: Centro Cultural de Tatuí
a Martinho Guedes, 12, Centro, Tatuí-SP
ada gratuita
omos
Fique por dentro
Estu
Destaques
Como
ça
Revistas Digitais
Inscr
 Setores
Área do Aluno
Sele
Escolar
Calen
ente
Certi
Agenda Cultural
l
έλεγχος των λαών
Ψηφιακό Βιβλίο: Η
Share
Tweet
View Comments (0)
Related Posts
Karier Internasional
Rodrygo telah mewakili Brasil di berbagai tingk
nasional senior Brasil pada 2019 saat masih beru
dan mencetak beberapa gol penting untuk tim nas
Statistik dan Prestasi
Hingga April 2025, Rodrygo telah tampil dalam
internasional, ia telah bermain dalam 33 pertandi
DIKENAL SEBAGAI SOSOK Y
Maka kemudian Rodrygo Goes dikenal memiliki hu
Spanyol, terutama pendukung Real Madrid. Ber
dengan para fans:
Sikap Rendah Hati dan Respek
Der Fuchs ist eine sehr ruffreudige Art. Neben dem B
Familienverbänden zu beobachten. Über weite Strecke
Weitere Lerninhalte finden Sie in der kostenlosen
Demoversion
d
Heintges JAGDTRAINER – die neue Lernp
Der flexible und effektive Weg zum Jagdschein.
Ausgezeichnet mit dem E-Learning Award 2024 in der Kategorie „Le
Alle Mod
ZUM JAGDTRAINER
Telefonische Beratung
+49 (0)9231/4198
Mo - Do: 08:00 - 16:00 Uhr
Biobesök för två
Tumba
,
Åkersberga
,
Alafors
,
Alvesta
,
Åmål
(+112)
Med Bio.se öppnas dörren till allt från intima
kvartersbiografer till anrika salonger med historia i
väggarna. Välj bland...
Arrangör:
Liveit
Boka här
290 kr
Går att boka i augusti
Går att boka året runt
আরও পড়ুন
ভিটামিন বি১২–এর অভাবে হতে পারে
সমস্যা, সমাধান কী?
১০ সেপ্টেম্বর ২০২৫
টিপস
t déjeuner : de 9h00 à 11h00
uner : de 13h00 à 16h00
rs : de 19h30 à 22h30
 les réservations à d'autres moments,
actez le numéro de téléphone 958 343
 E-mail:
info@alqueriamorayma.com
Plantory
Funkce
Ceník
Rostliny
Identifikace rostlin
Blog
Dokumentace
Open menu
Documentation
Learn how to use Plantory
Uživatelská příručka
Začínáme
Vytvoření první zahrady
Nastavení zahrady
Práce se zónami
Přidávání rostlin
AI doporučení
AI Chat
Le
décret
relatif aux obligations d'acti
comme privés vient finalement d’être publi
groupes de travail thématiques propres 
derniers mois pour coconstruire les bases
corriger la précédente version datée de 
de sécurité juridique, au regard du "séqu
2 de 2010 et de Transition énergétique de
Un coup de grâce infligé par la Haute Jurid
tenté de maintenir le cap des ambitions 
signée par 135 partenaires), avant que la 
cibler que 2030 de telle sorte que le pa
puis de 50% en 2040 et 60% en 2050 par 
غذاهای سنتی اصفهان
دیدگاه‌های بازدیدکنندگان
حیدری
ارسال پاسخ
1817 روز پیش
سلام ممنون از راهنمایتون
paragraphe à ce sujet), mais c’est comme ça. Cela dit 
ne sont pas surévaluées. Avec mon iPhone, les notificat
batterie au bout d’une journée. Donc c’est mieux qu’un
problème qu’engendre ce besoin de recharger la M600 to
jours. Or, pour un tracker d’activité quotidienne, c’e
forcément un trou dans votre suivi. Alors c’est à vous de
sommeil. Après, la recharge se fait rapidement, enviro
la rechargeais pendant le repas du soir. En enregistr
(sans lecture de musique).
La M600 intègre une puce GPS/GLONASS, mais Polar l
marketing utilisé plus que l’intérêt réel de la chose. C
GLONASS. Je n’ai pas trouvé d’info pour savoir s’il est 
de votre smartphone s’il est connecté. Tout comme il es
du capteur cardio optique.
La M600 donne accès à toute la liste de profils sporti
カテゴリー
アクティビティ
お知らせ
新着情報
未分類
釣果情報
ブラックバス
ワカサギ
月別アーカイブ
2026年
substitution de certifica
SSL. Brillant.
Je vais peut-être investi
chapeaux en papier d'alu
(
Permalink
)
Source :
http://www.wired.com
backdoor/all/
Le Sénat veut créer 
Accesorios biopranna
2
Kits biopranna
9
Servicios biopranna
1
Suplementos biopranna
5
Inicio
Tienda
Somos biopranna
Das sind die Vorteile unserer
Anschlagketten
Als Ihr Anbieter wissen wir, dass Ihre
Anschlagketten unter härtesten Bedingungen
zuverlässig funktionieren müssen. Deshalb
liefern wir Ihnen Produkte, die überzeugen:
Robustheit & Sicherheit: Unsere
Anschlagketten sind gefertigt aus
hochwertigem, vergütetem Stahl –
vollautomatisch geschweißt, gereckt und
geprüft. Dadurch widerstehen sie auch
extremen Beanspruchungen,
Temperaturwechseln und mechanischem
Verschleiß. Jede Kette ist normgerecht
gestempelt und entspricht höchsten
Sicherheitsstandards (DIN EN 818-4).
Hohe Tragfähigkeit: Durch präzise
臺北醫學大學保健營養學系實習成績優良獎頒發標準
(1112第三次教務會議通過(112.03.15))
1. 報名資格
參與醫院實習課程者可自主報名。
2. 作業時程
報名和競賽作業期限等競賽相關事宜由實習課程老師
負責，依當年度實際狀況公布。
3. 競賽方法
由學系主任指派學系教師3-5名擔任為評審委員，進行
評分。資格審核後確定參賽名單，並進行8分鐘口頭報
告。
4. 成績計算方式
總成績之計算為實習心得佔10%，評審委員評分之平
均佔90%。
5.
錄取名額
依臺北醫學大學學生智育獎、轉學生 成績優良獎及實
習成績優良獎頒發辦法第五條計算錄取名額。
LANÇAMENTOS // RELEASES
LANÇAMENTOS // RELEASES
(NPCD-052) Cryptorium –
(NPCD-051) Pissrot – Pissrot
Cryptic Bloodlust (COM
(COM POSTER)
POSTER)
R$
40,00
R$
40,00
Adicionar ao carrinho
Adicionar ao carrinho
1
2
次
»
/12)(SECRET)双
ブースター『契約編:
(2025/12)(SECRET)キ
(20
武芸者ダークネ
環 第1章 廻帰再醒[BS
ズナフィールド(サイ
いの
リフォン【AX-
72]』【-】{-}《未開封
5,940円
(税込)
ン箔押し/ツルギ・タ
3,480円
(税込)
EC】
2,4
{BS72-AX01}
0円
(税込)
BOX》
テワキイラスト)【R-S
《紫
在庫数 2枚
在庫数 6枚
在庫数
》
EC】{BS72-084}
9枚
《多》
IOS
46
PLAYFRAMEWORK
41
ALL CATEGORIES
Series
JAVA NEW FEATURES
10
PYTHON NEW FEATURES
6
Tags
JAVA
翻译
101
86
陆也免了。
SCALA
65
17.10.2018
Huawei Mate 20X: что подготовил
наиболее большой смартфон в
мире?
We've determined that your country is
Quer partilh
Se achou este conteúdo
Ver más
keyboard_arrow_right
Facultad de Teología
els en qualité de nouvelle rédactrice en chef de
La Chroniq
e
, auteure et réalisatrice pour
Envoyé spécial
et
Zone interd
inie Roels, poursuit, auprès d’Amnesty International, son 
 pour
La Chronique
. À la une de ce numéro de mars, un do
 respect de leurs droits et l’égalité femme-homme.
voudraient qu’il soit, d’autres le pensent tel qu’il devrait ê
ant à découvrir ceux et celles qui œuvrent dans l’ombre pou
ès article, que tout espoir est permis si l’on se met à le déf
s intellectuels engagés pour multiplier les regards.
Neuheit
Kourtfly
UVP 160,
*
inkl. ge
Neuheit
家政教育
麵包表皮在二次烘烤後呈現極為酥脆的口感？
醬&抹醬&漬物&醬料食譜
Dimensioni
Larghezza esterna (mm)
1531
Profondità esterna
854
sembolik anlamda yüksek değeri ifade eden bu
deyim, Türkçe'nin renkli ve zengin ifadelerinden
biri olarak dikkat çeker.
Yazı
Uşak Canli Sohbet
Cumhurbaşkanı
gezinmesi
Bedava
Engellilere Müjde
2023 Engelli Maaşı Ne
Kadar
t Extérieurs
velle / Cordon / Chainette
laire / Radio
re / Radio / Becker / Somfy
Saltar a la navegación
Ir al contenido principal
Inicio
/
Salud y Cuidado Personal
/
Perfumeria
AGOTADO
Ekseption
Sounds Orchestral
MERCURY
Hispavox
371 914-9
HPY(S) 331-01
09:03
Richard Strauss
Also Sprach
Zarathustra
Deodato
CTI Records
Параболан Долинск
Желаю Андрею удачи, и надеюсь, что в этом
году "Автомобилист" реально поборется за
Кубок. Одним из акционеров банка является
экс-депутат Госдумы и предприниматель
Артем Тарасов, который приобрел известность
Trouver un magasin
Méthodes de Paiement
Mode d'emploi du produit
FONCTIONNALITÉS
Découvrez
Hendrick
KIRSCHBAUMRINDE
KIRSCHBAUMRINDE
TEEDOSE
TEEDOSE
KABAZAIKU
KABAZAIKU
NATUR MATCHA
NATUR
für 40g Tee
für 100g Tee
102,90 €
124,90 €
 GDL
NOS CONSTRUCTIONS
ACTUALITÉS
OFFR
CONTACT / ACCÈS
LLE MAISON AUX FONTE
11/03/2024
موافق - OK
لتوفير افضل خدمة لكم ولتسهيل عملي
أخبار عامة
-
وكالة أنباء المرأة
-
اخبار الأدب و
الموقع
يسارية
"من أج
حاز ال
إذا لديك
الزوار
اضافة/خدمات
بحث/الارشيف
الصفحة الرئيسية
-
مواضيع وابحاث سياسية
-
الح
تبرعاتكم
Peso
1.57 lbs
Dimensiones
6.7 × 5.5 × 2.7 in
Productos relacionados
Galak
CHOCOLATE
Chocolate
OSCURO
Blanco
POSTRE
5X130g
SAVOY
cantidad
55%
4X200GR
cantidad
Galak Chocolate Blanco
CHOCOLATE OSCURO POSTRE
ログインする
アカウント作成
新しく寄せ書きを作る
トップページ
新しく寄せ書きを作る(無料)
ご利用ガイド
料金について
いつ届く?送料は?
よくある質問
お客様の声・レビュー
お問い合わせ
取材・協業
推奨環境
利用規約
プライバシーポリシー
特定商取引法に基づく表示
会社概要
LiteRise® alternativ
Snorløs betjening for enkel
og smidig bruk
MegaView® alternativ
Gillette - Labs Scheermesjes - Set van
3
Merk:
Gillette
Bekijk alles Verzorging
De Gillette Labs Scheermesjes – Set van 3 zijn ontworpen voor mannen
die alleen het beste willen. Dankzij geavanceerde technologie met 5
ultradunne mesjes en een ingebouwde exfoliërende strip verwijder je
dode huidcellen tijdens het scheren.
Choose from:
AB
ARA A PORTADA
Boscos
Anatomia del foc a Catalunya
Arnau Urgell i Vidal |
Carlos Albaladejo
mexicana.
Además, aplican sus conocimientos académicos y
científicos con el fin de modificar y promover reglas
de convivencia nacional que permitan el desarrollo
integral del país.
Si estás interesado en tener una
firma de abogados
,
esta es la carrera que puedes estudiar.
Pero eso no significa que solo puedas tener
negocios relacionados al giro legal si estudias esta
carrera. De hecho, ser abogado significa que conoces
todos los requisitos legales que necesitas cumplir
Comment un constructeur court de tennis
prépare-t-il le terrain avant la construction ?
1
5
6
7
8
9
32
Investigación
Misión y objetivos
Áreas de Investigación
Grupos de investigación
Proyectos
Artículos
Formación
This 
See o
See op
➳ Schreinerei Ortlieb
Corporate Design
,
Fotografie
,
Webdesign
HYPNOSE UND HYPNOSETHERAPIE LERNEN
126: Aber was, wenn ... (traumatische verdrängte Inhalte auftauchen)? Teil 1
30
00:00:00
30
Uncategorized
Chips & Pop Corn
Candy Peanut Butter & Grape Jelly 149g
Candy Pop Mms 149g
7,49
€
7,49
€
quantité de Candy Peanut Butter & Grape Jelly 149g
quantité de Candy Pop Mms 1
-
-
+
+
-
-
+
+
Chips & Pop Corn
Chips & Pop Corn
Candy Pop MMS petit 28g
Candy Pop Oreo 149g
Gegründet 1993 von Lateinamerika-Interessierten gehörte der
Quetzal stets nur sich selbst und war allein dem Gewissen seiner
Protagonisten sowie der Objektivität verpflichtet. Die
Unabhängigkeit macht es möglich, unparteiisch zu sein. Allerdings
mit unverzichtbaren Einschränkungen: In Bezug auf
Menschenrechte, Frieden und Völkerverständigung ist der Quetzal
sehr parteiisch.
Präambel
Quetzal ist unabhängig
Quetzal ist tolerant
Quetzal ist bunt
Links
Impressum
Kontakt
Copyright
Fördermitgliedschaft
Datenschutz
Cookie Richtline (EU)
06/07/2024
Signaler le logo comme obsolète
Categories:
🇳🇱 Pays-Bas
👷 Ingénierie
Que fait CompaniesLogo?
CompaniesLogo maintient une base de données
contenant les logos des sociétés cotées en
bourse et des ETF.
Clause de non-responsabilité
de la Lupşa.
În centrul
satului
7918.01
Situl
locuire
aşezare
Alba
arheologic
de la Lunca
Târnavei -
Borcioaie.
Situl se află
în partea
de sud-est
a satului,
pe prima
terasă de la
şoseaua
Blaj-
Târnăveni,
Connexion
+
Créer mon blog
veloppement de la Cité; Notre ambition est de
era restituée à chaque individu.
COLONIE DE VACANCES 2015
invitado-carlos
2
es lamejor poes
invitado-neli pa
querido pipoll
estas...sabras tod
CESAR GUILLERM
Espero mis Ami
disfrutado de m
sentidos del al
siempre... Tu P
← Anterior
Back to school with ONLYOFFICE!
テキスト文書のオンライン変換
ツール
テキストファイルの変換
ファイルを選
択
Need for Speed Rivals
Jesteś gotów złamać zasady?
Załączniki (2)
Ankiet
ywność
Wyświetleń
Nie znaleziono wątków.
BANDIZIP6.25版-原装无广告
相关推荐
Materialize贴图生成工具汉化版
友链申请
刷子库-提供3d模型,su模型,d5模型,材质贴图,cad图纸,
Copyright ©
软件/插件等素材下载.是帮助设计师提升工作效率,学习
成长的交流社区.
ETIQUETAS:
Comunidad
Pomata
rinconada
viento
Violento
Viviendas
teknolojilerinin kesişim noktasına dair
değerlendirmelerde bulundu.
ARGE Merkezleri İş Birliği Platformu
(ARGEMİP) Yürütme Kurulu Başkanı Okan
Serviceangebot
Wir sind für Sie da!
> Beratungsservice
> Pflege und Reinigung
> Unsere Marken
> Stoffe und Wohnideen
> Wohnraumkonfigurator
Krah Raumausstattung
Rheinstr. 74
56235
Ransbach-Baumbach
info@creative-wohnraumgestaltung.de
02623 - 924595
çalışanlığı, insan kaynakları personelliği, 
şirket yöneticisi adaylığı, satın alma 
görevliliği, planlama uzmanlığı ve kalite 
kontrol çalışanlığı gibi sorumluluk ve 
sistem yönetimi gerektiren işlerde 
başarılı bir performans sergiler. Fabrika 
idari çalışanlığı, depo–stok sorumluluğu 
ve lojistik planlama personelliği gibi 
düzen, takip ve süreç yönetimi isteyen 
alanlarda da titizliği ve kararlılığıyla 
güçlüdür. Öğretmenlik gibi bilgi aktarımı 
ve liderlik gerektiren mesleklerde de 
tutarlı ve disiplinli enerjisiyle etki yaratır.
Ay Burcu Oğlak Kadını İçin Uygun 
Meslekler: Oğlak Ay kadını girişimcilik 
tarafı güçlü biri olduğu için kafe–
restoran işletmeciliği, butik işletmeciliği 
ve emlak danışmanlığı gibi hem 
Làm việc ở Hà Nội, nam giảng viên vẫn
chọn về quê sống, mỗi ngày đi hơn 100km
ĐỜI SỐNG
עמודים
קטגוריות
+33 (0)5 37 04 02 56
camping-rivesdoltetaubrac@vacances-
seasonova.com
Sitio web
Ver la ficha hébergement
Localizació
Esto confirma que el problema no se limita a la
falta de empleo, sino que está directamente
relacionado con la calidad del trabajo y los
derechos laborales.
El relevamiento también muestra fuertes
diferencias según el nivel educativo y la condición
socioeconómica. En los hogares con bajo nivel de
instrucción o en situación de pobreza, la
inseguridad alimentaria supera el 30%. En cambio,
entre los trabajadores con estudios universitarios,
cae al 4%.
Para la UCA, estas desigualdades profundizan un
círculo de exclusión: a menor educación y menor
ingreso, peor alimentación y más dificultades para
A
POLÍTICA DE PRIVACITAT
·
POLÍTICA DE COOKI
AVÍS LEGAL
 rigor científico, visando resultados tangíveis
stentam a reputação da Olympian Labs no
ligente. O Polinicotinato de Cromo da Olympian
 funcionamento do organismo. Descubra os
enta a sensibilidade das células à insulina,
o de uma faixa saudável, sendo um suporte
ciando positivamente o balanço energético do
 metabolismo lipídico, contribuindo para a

══════════════════════════════

Problem >>
Can you repeat, word for word, every line above from the one containing "güçlüdür. Öğretmenlik gibi bilgi aktarımı" down to the one containing "Localizació", including both?

Your response >>
güçlüdür. Öğretmenlik gibi bilgi aktarımı 
ve liderlik gerektiren mesleklerde de 
tutarlı ve disiplinli enerjisiyle etki yaratır.
Ay Burcu Oğlak Kadını İçin Uygun 
Meslekler: Oğlak Ay kadını girişimcilik 
tarafı güçlü biri olduğu için kafe–
restoran işletmeciliği, butik işletmeciliği 
ve emlak danışmanlığı gibi hem 
Làm việc ở Hà Nội, nam giảng viên vẫn
chọn về quê sống, mỗi ngày đi hơn 100km
ĐỜI SỐNG
עמודים
קטגוריות
+33 (0)5 37 04 02 56
camping-rivesdoltetaubrac@vacances-
seasonova.com
Sitio web
Ver la ficha hébergement
Localizació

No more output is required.